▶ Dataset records
......

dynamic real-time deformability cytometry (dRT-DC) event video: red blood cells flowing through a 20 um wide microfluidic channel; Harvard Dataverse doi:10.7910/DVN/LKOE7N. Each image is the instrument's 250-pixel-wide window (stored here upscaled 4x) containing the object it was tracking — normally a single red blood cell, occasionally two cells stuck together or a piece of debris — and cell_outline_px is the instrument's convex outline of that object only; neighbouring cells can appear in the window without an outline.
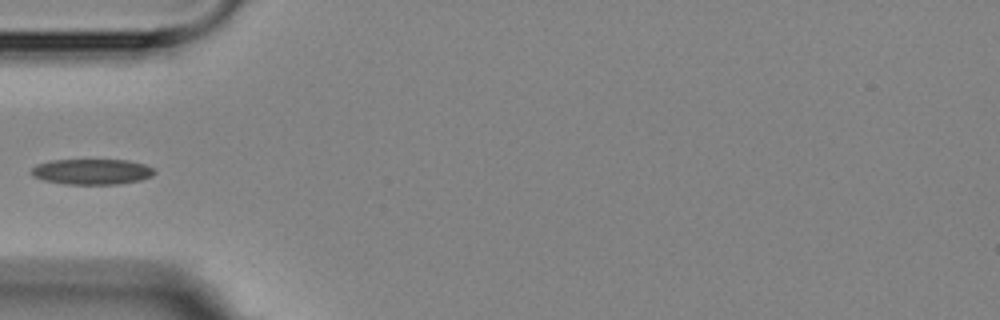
{"species": "Egyptian fruit bat (a non-hibernating species)", "species_latin": "Rousettus aegyptiacus", "temperature_condition": "room temperature", "stored_images_in_passage": 6, "camera_frame_rate_fps": 3000, "um_per_image_px": 0.085, "animal": {"sex": "female"}, "frame": {"image": 1, "passage_image": 6, "time_ms": 5.667, "image_size_px": [1000, 320], "cell_outline_px": [[156, 172], [152, 176], [140, 180], [116, 184], [64, 184], [44, 180], [32, 176], [28, 172], [36, 164], [48, 160], [128, 160], [144, 164], [152, 168]], "centroid_in_image_um": [7.76, 14.59], "position_along_channel_um": 77.2, "area_um2": 18.44}}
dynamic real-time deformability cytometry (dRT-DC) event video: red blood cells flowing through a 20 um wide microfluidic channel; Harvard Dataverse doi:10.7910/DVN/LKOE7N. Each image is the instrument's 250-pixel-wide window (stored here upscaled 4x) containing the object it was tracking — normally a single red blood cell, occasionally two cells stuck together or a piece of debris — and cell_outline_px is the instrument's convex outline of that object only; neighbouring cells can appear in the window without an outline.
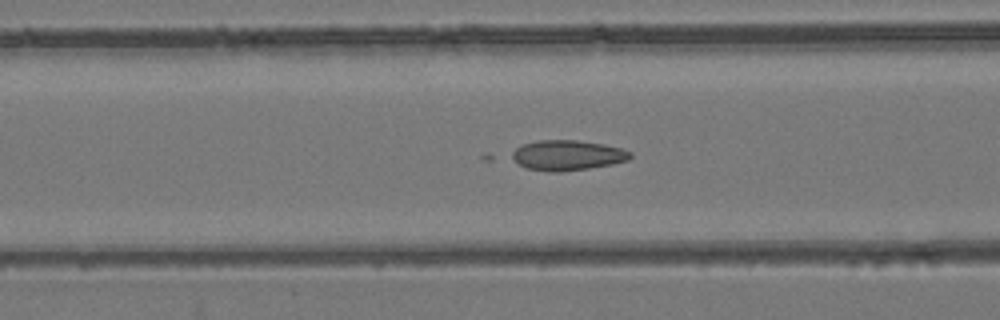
{"species": "common noctule bat (a hibernating species)", "species_latin": "Nyctalus noctula", "temperature_condition": "room temperature", "stored_images_in_passage": 54, "camera_frame_rate_fps": 3000, "um_per_image_px": 0.085, "animal": {"sex": "female", "body_mass_g": 24.6, "forearm_length_mm": 56.2}, "frame": {"image": 1, "passage_image": 22, "time_ms": 7.0, "image_size_px": [1000, 320], "cell_outline_px": [[632, 156], [628, 160], [612, 164], [588, 168], [560, 172], [548, 172], [524, 168], [508, 156], [520, 144], [536, 140], [576, 140], [604, 144], [620, 148], [632, 152]], "centroid_in_image_um": [48.17, 13.2], "position_along_channel_um": 118.4, "area_um2": 21.1}}
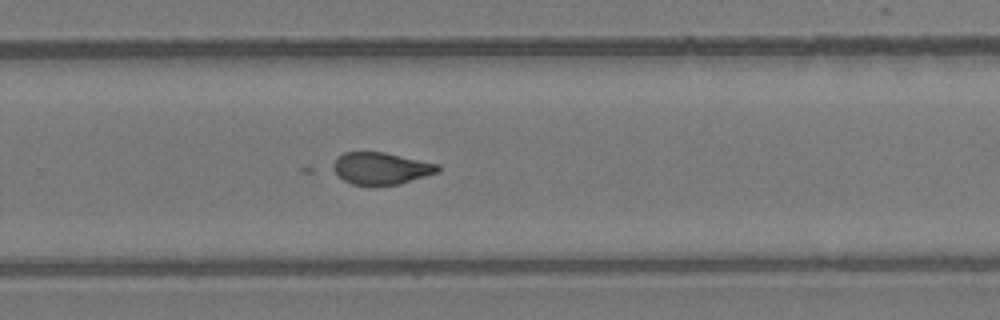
{"frame": {"image": 2, "passage_image": 36, "time_ms": 11.667, "image_size_px": [1000, 320], "cell_outline_px": [[440, 172], [400, 184], [352, 184], [344, 180], [336, 172], [336, 160], [344, 152], [384, 152], [440, 164]], "centroid_in_image_um": [32.49, 14.3], "position_along_channel_um": 297.3, "area_um2": 19.07}}
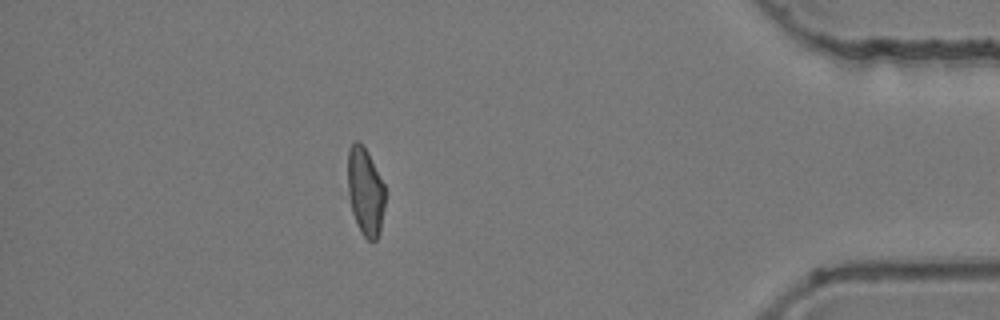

......

▶ Given instruction
Your task is an exact transcription of all the data, minus the pictures.

▶ Solution
dynamic real-time deformability cytometry (dRT-DC) event video: red blood cells flowing through a 20 um wide microfluidic channel; Harvard Dataverse doi:10.7910/DVN/LKOE7N. Each image is the instrument's 250-pixel-wide window (stored here upscaled 4x) containing the object it was tracking — normally a single red blood cell, occasionally two cells stuck together or a piece of debris — and cell_outline_px is the instrument's convex outline of that object only; neighbouring cells can appear in the window without an outline.
{"species": "Egyptian fruit bat (a non-hibernating species)", "species_latin": "Rousettus aegyptiacus", "temperature_condition": "room temperature", "stored_images_in_passage": 6, "camera_frame_rate_fps": 3000, "um_per_image_px": 0.085, "animal": {"sex": "female"}, "frame": {"image": 1, "passage_image": 6, "time_ms": 5.667, "image_size_px": [1000, 320], "cell_outline_px": [[156, 172], [152, 176], [140, 180], [116, 184], [64, 184], [44, 180], [32, 176], [28, 172], [36, 164], [48, 160], [128, 160], [144, 164], [152, 168]], "centroid_in_image_um": [7.76, 14.59], "position_along_channel_um": 77.2, "area_um2": 18.44}}
dynamic real-time deformability cytometry (dRT-DC) event video: red blood cells flowing through a 20 um wide microfluidic channel; Harvard Dataverse doi:10.7910/DVN/LKOE7N. Each image is the instrument's 250-pixel-wide window (stored here upscaled 4x) containing the object it was tracking — normally a single red blood cell, occasionally two cells stuck together or a piece of debris — and cell_outline_px is the instrument's convex outline of that object only; neighbouring cells can appear in the window without an outline.
{"species": "common noctule bat (a hibernating species)", "species_latin": "Nyctalus noctula", "temperature_condition": "room temperature", "stored_images_in_passage": 54, "camera_frame_rate_fps": 3000, "um_per_image_px": 0.085, "animal": {"sex": "female", "body_mass_g": 24.6, "forearm_length_mm": 56.2}, "frame": {"image": 1, "passage_image": 22, "time_ms": 7.0, "image_size_px": [1000, 320], "cell_outline_px": [[632, 156], [628, 160], [612, 164], [588, 168], [560, 172], [548, 172], [524, 168], [508, 156], [520, 144], [536, 140], [576, 140], [604, 144], [620, 148], [632, 152]], "centroid_in_image_um": [48.17, 13.2], "position_along_channel_um": 118.4, "area_um2": 21.1}}
{"frame": {"image": 2, "passage_image": 36, "time_ms": 11.667, "image_size_px": [1000, 320], "cell_outline_px": [[440, 172], [400, 184], [352, 184], [344, 180], [336, 172], [336, 160], [344, 152], [384, 152], [440, 164]], "centroid_in_image_um": [32.49, 14.3], "position_along_channel_um": 297.3, "area_um2": 19.07}}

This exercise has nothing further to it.